With his heaves replacing the empty thoughts of the ink, this was hinting to be one of those times.

Even with no place to run to, no way to brace for impact, he felt fear strike his heart and could only wait for it to pass.

It never did, like it always had. And for the first time since the ink consumed him, this ghost began to feel panic.


Even though searchers and those of the puddles are in essence no different, the experience is what separates the two. They pull themselves apart from the countless others, and in search of individuality, answers, and hope, they never find it at all. She looked in the broken glass and saw a face that wasn’t hers. She didn’t remember what hers used to be, of course, but the sheer otherness of this featureless, dripping body couldn’t have been right.

What she did remember was the puddles. She had lost something there- her mind, most likely- and with that, there was nothing left to stay for. The hollowness of that thing slipping from her fingers- …ah, she didn’t have those either in the puddles- pushed her to the surface. Floorboards were like the tops of waves, and her arms were never able to drag a form beyond her waist much like someone adrift at sea. The searcher was lonely, the only glimpses of other creatures being monsters as grotesque as her, and their voices were either unintelligible or said things she couldn’t understand. But this world was tangible, even if it was every bit as frightening, and so with no sense of time she

She convinced herself it was better this way. Any body must be better than none at all, and being in a world where she had senses all her own was more comforting than voices swirling in her head.
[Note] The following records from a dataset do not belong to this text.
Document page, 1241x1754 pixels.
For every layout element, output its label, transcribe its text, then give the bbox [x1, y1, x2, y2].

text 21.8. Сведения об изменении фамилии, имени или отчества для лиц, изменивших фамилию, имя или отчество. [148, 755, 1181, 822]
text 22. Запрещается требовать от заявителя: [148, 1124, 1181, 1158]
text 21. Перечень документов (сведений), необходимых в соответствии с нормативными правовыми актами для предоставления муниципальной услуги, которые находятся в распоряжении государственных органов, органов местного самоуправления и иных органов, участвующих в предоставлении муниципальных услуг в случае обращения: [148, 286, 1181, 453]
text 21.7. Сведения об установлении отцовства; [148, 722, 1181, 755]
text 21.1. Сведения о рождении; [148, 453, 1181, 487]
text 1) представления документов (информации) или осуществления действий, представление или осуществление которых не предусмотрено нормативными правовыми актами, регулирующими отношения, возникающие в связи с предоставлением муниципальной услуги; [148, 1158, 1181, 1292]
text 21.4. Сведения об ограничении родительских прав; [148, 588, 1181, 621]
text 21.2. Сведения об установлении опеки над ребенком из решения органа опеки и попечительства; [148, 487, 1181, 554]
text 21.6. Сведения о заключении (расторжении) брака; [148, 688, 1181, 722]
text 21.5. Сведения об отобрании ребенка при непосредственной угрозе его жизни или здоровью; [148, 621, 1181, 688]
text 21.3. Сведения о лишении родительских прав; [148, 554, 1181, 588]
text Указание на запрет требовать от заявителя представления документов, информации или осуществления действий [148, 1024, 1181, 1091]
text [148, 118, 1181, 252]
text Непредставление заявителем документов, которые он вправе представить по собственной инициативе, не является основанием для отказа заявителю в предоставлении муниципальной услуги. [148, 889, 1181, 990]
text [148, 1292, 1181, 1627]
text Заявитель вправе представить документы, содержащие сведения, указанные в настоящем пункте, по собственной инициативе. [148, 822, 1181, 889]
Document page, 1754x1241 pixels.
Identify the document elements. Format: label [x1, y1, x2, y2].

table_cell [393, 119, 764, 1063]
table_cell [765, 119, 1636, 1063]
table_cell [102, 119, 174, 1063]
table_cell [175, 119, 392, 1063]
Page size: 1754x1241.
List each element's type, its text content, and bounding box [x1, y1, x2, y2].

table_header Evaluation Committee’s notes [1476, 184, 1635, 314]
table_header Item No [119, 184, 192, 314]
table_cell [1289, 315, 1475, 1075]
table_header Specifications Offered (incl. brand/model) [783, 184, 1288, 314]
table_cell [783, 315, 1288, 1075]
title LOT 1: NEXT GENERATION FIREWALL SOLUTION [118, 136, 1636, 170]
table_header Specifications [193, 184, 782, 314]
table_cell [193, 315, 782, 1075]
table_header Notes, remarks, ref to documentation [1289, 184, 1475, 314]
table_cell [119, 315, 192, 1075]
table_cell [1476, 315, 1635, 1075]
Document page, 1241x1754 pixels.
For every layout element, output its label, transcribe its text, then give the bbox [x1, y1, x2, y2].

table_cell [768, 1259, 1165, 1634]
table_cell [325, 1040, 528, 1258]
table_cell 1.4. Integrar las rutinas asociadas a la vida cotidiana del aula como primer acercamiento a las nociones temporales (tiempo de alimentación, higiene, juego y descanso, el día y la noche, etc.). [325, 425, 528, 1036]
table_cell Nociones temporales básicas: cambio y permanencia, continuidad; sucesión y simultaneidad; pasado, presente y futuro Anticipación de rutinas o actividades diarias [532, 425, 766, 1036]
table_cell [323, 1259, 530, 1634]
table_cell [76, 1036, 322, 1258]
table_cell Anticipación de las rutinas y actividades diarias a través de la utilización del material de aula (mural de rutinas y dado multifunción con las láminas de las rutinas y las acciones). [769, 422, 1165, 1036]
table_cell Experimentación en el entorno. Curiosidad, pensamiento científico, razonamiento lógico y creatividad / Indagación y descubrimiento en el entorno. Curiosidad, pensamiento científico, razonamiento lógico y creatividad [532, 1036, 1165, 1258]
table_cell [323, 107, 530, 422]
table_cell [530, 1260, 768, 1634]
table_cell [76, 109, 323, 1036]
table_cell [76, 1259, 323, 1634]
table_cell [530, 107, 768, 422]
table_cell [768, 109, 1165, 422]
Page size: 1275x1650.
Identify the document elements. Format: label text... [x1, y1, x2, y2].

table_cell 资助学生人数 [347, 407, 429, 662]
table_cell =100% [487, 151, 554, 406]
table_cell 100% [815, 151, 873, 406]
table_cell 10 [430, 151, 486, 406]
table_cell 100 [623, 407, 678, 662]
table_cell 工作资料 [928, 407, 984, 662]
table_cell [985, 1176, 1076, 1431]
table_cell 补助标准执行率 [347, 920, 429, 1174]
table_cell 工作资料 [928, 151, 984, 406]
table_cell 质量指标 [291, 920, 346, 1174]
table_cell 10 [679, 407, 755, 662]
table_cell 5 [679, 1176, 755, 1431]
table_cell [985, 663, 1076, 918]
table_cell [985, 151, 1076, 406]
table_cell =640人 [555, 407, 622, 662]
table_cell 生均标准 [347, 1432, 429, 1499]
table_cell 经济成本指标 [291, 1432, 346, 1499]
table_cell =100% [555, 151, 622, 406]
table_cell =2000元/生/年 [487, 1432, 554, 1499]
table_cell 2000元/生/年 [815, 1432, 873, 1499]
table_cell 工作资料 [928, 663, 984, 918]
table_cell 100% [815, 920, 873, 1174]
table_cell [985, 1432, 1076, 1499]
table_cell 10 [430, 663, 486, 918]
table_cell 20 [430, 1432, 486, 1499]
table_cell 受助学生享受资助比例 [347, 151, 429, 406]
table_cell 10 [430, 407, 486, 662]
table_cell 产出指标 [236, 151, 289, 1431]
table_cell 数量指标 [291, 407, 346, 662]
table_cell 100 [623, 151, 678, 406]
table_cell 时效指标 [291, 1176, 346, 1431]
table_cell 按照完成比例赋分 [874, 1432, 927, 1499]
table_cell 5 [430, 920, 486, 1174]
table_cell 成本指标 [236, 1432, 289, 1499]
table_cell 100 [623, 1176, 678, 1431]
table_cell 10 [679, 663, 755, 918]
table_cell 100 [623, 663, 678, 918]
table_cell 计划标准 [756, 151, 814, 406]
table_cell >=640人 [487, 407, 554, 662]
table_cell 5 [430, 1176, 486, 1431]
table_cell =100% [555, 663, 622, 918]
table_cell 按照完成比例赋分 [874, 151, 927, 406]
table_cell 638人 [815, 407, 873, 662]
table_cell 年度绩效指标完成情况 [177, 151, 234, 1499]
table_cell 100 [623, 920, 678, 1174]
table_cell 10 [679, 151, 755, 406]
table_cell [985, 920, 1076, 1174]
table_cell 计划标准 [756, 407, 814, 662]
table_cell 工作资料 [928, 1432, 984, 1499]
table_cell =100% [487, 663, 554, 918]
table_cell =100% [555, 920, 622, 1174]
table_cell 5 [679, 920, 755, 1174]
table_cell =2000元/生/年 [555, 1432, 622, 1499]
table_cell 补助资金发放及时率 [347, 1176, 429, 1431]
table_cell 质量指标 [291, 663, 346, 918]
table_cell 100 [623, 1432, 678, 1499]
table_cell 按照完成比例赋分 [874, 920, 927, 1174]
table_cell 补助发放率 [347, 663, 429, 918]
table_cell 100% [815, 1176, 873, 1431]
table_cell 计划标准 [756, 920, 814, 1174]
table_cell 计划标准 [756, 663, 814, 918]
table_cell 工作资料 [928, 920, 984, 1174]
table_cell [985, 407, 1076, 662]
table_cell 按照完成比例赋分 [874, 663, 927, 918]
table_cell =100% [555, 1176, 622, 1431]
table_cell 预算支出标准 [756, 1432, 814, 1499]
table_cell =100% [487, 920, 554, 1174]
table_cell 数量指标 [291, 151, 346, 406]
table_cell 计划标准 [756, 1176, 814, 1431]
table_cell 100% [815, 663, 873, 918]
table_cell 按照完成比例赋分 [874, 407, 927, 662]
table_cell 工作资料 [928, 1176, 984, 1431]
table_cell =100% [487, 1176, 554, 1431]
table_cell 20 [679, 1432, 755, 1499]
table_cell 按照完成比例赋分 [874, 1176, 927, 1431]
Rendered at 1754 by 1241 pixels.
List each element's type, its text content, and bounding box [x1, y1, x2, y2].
…Well that wasn’t entirely true. Every so often she groaned and felt her barely solid neck be thrown back like a chain was trying to pull her away, down to the puddles once more. And when she had to hide from him, that pull was stronger than ever, like drowning hands were taking her with them. But the searcher resisted every time, because there was nothing there waiting for her.

But that was about to change.


Sammy carried the woman down to his ritual chamber, aware of the demon’s shadow looming closer and closer. She may have breathing, but by this point she was but a body to be sacrificed; it would be good to take her out of her misery.

The searcher had only ever seen one other like she did, with skin and blood and bruises. She couldn’t help but be drawn in, hand curled at the doorway to peek inside. The prophet’s prayers normally made no sense, but she still appreciated the sense of…sacredness. That something in this matters. With the way he set the dying girl down so delicately, dripping hands cupping the chin underneath her hazy eyes gazing up through the fog of her slow death, she must have mattered quite a bit.

Someone else would agree.

As the ink demon’s tendrilled aura covered the walls, not even the searcher was brave enough to stay within his sight. Soon she was but a puddle herself, and he passed by step…by step…by step.

And as she held nonexistent breath for whatever happened next, someone in their desperation- for the first time in his life- grasped onto something to drag him out.

The voices, the anticipation, had been too much, and crawling from onto her shoulders was not one searcher but two. He spattered to her side, a throat heaving with lungs full of black water. He could see his fingers.

He had fingers.

He could see.

A hand was pressed as well as it could be against his new mouth, lest he interrupt whatever the ink demon do. She kept it there, and his jaw gaped underneath her shapeless palm as he witnessed something humanoid for the first time.

It seemed they had both been under long enough for their god to leave, as silence alone prevailed and there was no more of his drips raining down from the ceiling. All they could hear was the woman crying and the prophet’s anger.

Something had gone wrong; they both could see that much. So with that, one searcher pulled the other by the arm and ducked into the cracks of the floor, taking them both away. Just like that, their bleak lives were disrupted for good, and neither would be alone again.